During the Wednesday news conference in Lilongwe, Kachale said the commission arrived at “this rather difficult decision” to extend the 50-percent-plus-one vote threshold implementation in the spirit of seeking to obey judicial directions impacting upon its mandate as the electoral management body and after reflecting on the full legal ramifications of the October 7 2020 High Court of Malawi decision on its mandate.
He said: “In the first place, it is important to acknowledge that our initial understanding had been that the Malawi Supreme Court of Appeal decision of 8th May 2020 [in so far as the question of registration of new voters and candidates is concerned], was confined to the fresh presidential election; but as it has turned out, we were mistaken in that belief.”
In Section 96(5), the Parliamentary and Presidential Elections Act stipulates that “in any election, the candidate who has obtained a majority of the votes at the poll shall be declared by the commission to have been duly elected”. Section 80(5) of the Local Government Elections Act also has a similar provision.
Kachale observed that the recent court decisions have adopted the Black’s Law Dictionary definition of ‘majority’ as the proper interpretation of the term within Section 80(2) of the Constitution.
He said: “In the context of the direction to adhere faithfully to the decision of the 8th May 2020 from the Supreme Court therefore, found no basis for distinguishing the term ‘majority’ as used in the Constitution and in the PPE Act.”the commission has,
Kachale said the absence of run-off provisions should not be a basis for finding convenient meanings that cover or conceal the inadequacies in the law.
The November 10 2020 by-elections have been deferred in Mangochi West, Mangochi North East and Phalombe North constituencies whose vacancies followed court nullification of the May 21 2019 parliamentary elections. However, the process will proceed as planned in Lilongwe North West and Karonga Central constituencies as well as Makhuwira South Ward in Chikwawa.
Said Kachale: “Following the judgement of the High Court in the case of Martin Chikati Sekati Nyengo and Simeon Harrison versus Electoral Commission, on October 7 October 2020, the Commission held an extra-ordinary meeting where, among other things, it deliberated on the conduct of the by-election on the constituencies.
“In order to ensure that the above processes are implemented smoothly, the commission has resolved to defer all elections which are being conducted as a result of the nullification of the 2019 parliamentary elections in Mangochi West, Mangochi North East, and Phalombe North.”

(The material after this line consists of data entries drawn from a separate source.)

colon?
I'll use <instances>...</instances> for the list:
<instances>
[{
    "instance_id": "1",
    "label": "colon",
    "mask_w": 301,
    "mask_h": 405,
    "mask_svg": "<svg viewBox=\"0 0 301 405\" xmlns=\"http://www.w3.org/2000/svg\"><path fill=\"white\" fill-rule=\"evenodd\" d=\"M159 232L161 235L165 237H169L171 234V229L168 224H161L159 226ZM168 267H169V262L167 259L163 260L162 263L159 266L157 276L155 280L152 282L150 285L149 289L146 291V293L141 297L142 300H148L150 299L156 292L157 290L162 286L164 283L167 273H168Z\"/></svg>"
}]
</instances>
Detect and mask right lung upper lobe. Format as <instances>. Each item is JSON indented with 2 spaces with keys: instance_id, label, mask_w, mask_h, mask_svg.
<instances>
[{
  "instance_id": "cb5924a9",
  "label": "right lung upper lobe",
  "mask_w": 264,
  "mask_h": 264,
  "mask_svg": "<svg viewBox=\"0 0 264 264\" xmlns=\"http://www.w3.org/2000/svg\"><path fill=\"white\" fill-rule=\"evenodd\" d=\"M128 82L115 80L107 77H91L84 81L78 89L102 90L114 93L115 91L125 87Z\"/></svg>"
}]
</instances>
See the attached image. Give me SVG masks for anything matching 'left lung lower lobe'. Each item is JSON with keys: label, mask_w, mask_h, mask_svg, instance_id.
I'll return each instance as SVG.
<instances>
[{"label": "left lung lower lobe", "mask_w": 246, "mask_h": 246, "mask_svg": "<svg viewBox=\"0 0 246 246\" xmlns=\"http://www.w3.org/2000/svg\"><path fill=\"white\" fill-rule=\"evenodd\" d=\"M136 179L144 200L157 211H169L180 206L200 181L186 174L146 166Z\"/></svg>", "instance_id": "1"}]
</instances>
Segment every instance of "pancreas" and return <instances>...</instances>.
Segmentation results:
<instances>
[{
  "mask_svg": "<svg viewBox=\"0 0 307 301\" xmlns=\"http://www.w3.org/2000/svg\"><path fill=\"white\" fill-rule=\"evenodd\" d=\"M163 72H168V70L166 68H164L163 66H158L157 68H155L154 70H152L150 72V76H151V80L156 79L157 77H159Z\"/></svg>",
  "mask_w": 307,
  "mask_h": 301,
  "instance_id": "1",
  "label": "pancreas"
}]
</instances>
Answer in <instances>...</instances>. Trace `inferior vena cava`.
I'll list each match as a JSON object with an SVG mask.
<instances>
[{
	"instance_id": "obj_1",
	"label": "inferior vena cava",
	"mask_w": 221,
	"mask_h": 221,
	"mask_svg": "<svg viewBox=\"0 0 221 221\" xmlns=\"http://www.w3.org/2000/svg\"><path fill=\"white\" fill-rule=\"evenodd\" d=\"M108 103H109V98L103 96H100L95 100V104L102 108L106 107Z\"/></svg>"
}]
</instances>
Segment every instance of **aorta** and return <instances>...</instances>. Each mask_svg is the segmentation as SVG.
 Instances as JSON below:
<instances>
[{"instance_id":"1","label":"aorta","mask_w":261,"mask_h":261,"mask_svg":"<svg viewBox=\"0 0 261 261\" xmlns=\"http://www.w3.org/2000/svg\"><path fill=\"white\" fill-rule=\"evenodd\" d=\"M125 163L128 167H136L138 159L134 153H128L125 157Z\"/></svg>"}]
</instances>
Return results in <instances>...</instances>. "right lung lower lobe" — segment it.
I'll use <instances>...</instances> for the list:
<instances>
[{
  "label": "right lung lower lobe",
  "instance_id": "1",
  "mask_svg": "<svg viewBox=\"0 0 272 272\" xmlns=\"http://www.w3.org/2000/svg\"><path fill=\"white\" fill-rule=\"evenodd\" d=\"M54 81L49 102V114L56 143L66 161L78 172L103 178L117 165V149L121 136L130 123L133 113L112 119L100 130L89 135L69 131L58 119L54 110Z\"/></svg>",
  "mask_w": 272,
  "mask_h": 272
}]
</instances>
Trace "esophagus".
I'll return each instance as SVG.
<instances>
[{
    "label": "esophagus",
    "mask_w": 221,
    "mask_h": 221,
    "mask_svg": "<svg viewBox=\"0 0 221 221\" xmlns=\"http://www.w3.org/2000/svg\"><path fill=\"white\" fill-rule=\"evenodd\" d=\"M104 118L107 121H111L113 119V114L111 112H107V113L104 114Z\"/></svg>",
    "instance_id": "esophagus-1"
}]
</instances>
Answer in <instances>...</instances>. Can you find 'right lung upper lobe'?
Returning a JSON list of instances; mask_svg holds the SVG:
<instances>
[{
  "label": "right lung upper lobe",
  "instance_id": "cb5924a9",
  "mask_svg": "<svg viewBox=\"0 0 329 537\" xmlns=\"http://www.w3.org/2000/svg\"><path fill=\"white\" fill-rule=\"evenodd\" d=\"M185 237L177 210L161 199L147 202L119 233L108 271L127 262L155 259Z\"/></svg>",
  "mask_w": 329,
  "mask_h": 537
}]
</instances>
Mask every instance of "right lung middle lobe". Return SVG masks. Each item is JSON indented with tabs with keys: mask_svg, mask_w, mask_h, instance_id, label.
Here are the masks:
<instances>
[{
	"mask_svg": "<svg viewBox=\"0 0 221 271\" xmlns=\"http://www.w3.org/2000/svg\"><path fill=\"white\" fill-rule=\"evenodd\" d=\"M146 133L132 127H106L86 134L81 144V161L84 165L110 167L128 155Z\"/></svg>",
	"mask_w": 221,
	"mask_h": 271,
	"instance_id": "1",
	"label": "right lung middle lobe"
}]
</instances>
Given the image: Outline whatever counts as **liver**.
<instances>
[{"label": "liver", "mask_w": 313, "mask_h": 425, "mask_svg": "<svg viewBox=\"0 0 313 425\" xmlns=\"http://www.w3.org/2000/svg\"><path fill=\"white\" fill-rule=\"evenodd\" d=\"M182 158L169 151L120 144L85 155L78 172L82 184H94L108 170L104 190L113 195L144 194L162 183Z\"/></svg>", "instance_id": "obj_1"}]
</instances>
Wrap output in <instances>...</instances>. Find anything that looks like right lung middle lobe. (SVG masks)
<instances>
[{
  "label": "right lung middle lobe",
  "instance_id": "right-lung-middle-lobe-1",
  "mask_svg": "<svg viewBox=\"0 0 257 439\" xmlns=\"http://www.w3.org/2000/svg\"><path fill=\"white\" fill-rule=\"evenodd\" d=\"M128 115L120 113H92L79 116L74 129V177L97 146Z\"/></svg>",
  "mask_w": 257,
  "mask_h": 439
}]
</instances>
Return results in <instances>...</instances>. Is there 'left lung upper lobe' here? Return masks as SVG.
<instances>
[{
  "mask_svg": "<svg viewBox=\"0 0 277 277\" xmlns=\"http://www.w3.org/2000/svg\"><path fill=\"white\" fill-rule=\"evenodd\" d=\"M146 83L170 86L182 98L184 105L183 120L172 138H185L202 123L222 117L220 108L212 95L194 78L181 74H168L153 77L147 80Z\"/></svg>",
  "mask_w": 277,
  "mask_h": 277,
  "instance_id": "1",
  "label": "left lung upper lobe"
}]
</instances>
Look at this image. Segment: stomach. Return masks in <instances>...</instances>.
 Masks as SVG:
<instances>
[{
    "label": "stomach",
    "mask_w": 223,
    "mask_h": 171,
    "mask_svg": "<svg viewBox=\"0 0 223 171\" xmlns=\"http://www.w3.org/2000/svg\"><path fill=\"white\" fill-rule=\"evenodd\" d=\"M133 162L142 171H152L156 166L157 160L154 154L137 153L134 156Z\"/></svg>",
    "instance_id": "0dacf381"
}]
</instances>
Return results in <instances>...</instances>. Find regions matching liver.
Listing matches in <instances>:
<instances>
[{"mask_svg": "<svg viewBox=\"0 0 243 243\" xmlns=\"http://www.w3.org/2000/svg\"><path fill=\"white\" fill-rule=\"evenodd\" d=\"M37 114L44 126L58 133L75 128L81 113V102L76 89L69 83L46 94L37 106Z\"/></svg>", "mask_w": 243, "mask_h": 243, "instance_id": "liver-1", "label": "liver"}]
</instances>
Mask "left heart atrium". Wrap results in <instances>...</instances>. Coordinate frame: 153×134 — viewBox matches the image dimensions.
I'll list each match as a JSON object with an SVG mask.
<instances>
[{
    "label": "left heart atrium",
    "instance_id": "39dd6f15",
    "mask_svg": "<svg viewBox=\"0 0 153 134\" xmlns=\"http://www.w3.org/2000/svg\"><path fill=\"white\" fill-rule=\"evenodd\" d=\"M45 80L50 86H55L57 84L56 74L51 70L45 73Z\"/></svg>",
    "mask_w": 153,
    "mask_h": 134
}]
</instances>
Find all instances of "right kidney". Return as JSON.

The court guided that those who should vote in the by-election in constituencies where results were nullified shall be those who voted on May 21 2019. It also said candidates who contested will be eligible to contest under political parties they represented.
In the May 21 2019 Tripartite Elections, The Nation analysis of the results shows that only 66 candidates in the 192 constituencies contested out of 193 hit the 50-percent-plus-one vote threshold. The results show that 23 of the candidates were affiliated to Democratic Progressive Party, 22 to Malawi Congress Party, 17 were independents, two for UTM Party and one each for United Democratic Front and People’s Party.
This means that if MEC were to apply the 50-percent-plus-one vote threshold in parliamentary election reruns, it would have been conducted in 127 constituencies.
The courts interpreted “majority” to mean 50-percent-plus-one vote in the presidential election nullification petition case both in the Constitutional Court in Dr. Saulos Klaus Chilima and Dr. Lazarus McCarthy Chakwera v. Prof. Arthur Peter Mutharika and the Electoral Commission, Constitutional Reference No. 1 of 2019 and Malawi Supreme Court of Appeal in Arthur Peter Mutharika and the Electoral Commission v. Dr. Saulos Klaus Chilima and Dr. Lazarus McCarthy Chakwera, MSCA Constitutional Appeal Number 1 of 2020.